Innovation Hub I Graduate - Data Engineer, Cairo, Egypt
Deloitte
- Cairo
- Permanent
- Full-time
- Data Ingestion and Extraction: Collect and extract data from various sources, such as databases, APIs, logs, and flat files. This involves setting up data pipelines or ETL (Extract, Transform, Load) processes to gather and prepare the data for analysis.
- Data Transformation: Clean, pre-process, and transform raw data into structured formats suitable for analysis. This includes handling missing data, data normalization, and data quality checks.
- Database Management: Design, develop, and maintain databases and data warehouses. Optimize database performance, manage schema changes, and ensure data security.
- Data Modelling: Create and maintain data models to support business reporting and analytics. This might involve designing star or snowflake schemas for data warehouses or defining data structures for NoSQL databases.
- ETL Development: Develop and maintain ETL jobs and workflows using tools like Apache Spark, Apache Nifi, or cloud based ETL services. Ensure data pipelines are reliable and scalable.
- Data Quality Assurance: Implement data quality checks and validation procedures to identify and rectify data anomalies or discrepancies. Monitor data pipelines for errors and perform data reconciliation.
- Reporting and Visualization: Collaborate with data analysts and data scientists to create dashboards and reports that provide insights to clients. Use tools like Tableau, Power BI, or custom visualization libraries.
- Documentation and Communication: Maintain documentation for data pipelines, data models, and processes. Communicate findings and project progress effectively to clients and team members.

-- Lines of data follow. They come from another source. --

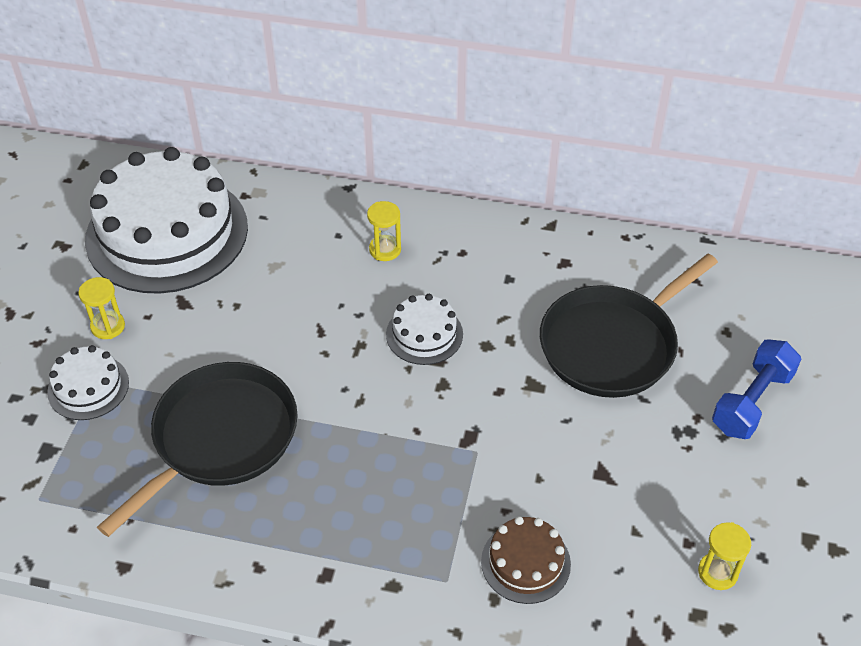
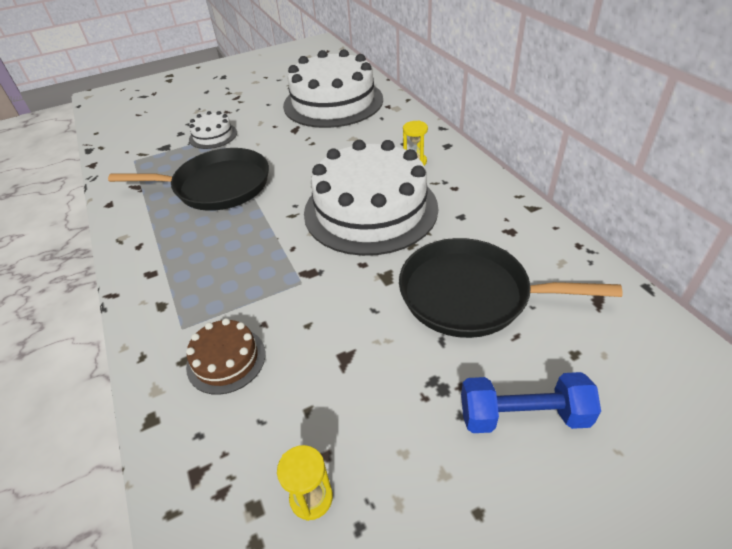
camera: 55 degrees right, 5 degrees down
(108, 326) = (255, 120): yellow hourglass -> none
(424, 334) = (370, 209): white cake -> white cake, size x2.24

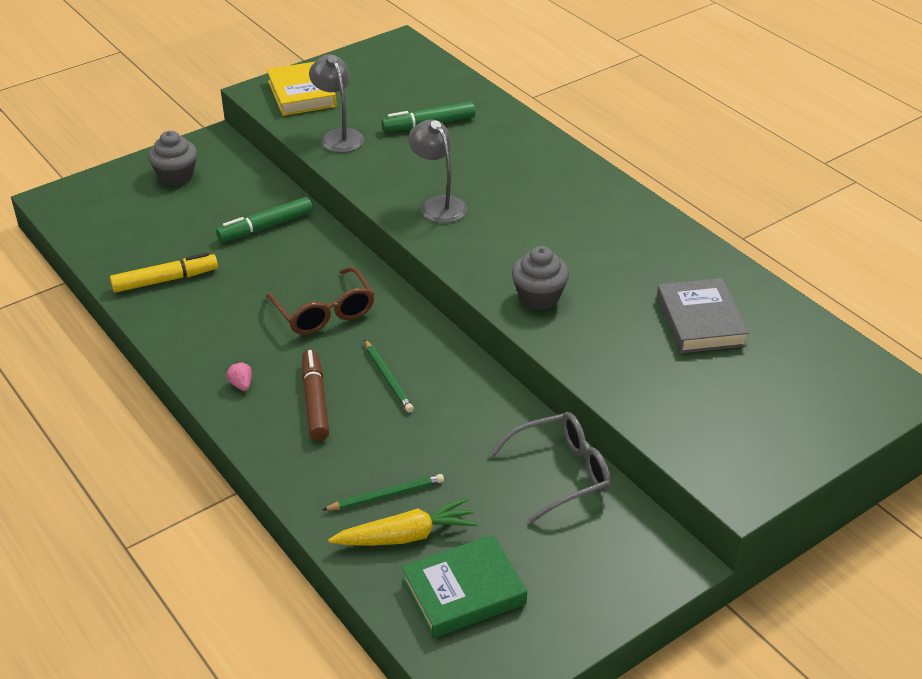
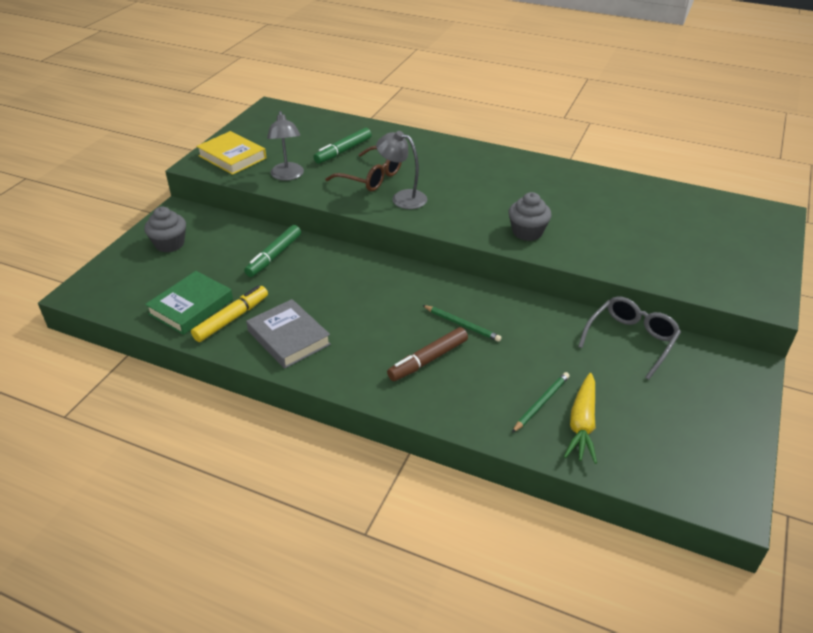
camera: 30 degrees left, 0 degrees up
(241, 384) = (363, 370): pink strawberry -> none
(315, 401) = (428, 360): brown marker -> brown marker turned 90 degrees counterclockwise
(324, 312) = (374, 298): brown glasses -> brown glasses (371, 177)
(338, 136) = (288, 176): grey lamp -> grey lamp turned 135 degrees counterclockwise
(406, 536) = (582, 424): yellow carrot -> yellow carrot turned 150 degrees clockwise
(463, 591) = (656, 444): green book -> green book (191, 307)
(700, 321) = (634, 213): grey book -> grey book (289, 338)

- Bachelor's Degree in a Relevant Field: While not always a strict requirement, having a bachelor's degree in a field such as computer science, data engineering, information technology, or a related discipline can enhance your qualifications and understanding of core concepts.
- Data Processing Tools and Technologies: Proficiency in data processing tools and technologies commonly used in data engineering roles, such as Apache Spark, Hadoop, Apache Kafka, or cloud-based data processing services (e.g., AWS Glue, Azure Data Factory).

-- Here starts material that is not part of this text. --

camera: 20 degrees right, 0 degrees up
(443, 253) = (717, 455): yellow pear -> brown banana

- Database Skills: Familiarity with relational databases (e.g., SQL, PostgreSQL, MySQL) and NoSQL databases (e.g., MongoDB, Cassandra) is important for data storage and retrieval.
- ETL (Extract, Transform, Load) Knowledge: Understanding of ETL processes and tools for data ingestion, transformation, and loading. Experience with ETL frameworks like Apache NiFi or Talend can be advantageous.

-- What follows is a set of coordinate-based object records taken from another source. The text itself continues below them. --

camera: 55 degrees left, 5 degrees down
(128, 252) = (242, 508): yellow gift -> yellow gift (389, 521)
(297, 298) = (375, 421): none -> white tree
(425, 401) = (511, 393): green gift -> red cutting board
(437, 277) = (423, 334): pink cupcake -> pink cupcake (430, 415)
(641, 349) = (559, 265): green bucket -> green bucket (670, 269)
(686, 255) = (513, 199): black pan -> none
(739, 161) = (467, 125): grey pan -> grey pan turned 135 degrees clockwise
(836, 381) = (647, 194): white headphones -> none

- Scripting and Programming: Proficiency in scripting languages like Python or programming languages like Java can be valuable for data engineering tasks, including data manipulation and automation of data pipelines.
- Data Modelling and Schema Design: Basic knowledge of data modelling concepts, including the design of data schemas for data warehouses, data lakes, or NoSQL databases.